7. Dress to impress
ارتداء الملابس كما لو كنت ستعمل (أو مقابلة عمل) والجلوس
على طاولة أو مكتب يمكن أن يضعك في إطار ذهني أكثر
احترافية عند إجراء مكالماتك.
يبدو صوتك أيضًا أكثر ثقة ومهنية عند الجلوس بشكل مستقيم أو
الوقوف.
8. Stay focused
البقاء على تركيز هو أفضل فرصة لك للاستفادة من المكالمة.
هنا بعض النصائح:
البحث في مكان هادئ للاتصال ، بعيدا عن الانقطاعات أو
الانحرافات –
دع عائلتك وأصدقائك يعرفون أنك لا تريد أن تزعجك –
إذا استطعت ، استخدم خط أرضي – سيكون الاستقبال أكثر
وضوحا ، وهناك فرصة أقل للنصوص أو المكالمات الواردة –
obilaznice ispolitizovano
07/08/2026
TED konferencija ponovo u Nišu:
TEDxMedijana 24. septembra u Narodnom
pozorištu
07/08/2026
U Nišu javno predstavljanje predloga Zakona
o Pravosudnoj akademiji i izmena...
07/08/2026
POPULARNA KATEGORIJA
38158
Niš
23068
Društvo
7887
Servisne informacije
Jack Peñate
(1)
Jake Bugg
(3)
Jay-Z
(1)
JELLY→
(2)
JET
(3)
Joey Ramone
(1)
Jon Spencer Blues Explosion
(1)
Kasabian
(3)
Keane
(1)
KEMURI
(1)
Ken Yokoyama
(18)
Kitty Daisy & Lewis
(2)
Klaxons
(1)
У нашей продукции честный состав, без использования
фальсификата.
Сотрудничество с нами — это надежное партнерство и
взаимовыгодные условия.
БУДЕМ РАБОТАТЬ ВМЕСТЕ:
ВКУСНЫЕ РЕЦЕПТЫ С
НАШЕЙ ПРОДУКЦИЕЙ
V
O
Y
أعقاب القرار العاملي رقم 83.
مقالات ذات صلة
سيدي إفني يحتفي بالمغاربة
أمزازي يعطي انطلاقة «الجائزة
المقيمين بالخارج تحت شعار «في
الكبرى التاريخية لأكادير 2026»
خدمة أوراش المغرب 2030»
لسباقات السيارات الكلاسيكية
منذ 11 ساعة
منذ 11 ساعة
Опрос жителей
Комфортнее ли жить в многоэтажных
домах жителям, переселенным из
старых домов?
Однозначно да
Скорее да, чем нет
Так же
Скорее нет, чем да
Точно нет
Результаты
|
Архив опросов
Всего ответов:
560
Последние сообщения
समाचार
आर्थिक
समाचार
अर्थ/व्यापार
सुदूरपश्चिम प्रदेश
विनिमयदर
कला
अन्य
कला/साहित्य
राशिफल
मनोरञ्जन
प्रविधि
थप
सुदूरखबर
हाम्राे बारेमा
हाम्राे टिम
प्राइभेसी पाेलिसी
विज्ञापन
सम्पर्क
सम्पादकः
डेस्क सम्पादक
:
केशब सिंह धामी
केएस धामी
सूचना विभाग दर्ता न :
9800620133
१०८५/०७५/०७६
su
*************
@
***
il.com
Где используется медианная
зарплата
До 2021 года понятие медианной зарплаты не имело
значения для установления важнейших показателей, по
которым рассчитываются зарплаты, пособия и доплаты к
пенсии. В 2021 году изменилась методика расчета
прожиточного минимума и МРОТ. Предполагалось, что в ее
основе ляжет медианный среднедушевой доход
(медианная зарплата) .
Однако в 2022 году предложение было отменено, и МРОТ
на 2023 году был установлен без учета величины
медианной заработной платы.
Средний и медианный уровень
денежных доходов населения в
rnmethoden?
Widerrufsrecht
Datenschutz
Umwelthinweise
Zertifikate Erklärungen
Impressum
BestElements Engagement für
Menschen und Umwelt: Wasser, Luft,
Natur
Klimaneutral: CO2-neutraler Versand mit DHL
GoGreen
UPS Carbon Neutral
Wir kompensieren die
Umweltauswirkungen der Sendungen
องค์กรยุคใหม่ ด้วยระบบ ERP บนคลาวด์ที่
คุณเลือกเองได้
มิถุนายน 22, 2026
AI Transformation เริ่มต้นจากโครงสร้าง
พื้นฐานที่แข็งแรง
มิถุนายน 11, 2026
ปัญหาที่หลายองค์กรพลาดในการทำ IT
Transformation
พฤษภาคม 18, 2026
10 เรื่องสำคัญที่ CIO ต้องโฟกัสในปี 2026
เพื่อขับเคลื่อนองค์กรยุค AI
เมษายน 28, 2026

::::::::::

Exercise aim. The entire listing is to be printed once more, word for word.

Written response.
7. Dress to impress
ارتداء الملابس كما لو كنت ستعمل (أو مقابلة عمل) والجلوس
على طاولة أو مكتب يمكن أن يضعك في إطار ذهني أكثر
احترافية عند إجراء مكالماتك.
يبدو صوتك أيضًا أكثر ثقة ومهنية عند الجلوس بشكل مستقيم أو
الوقوف.
8. Stay focused
البقاء على تركيز هو أفضل فرصة لك للاستفادة من المكالمة.
هنا بعض النصائح:
البحث في مكان هادئ للاتصال ، بعيدا عن الانقطاعات أو
الانحرافات –
دع عائلتك وأصدقائك يعرفون أنك لا تريد أن تزعجك –
إذا استطعت ، استخدم خط أرضي – سيكون الاستقبال أكثر
وضوحا ، وهناك فرصة أقل للنصوص أو المكالمات الواردة –
obilaznice ispolitizovano
07/08/2026
TED konferencija ponovo u Nišu:
TEDxMedijana 24. septembra u Narodnom
pozorištu
07/08/2026
U Nišu javno predstavljanje predloga Zakona
o Pravosudnoj akademiji i izmena...
07/08/2026
POPULARNA KATEGORIJA
38158
Niš
23068
Društvo
7887
Servisne informacije
Jack Peñate
(1)
Jake Bugg
(3)
Jay-Z
(1)
JELLY→
(2)
JET
(3)
Joey Ramone
(1)
Jon Spencer Blues Explosion
(1)
Kasabian
(3)
Keane
(1)
KEMURI
(1)
Ken Yokoyama
(18)
Kitty Daisy & Lewis
(2)
Klaxons
(1)
У нашей продукции честный состав, без использования
фальсификата.
Сотрудничество с нами — это надежное партнерство и
взаимовыгодные условия.
БУДЕМ РАБОТАТЬ ВМЕСТЕ:
ВКУСНЫЕ РЕЦЕПТЫ С
НАШЕЙ ПРОДУКЦИЕЙ
V
O
Y
أعقاب القرار العاملي رقم 83.
مقالات ذات صلة
سيدي إفني يحتفي بالمغاربة
أمزازي يعطي انطلاقة «الجائزة
المقيمين بالخارج تحت شعار «في
الكبرى التاريخية لأكادير 2026»
خدمة أوراش المغرب 2030»
لسباقات السيارات الكلاسيكية
منذ 11 ساعة
منذ 11 ساعة
Опрос жителей
Комфортнее ли жить в многоэтажных
домах жителям, переселенным из
старых домов?
Однозначно да
Скорее да, чем нет
Так же
Скорее нет, чем да
Точно нет
Результаты
|
Архив опросов
Всего ответов:
560
Последние сообщения
समाचार
आर्थिक
समाचार
अर्थ/व्यापार
सुदूरपश्चिम प्रदेश
विनिमयदर
कला
अन्य
कला/साहित्य
राशिफल
मनोरञ्जन
प्रविधि
थप
सुदूरखबर
हाम्राे बारेमा
हाम्राे टिम
प्राइभेसी पाेलिसी
विज्ञापन
सम्पर्क
सम्पादकः
डेस्क सम्पादक
:
केशब सिंह धामी
केएस धामी
सूचना विभाग दर्ता न :
9800620133
१०८५/०७५/०७६
su
*************
@
***
il.com
Где используется медианная
зарплата
До 2021 года понятие медианной зарплаты не имело
значения для установления важнейших показателей, по
которым рассчитываются зарплаты, пособия и доплаты к
пенсии. В 2021 году изменилась методика расчета
прожиточного минимума и МРОТ. Предполагалось, что в ее
основе ляжет медианный среднедушевой доход
(медианная зарплата) .
Однако в 2022 году предложение было отменено, и МРОТ
на 2023 году был установлен без учета величины
медианной заработной платы.
Средний и медианный уровень
денежных доходов населения в
rnmethoden?
Widerrufsrecht
Datenschutz
Umwelthinweise
Zertifikate Erklärungen
Impressum
BestElements Engagement für
Menschen und Umwelt: Wasser, Luft,
Natur
Klimaneutral: CO2-neutraler Versand mit DHL
GoGreen
UPS Carbon Neutral
Wir kompensieren die
Umweltauswirkungen der Sendungen
องค์กรยุคใหม่ ด้วยระบบ ERP บนคลาวด์ที่
คุณเลือกเองได้
มิถุนายน 22, 2026
AI Transformation เริ่มต้นจากโครงสร้าง
พื้นฐานที่แข็งแรง
มิถุนายน 11, 2026
ปัญหาที่หลายองค์กรพลาดในการทำ IT
Transformation
พฤษภาคม 18, 2026
10 เรื่องสำคัญที่ CIO ต้องโฟกัสในปี 2026
เพื่อขับเคลื่อนองค์กรยุค AI
เมษายน 28, 2026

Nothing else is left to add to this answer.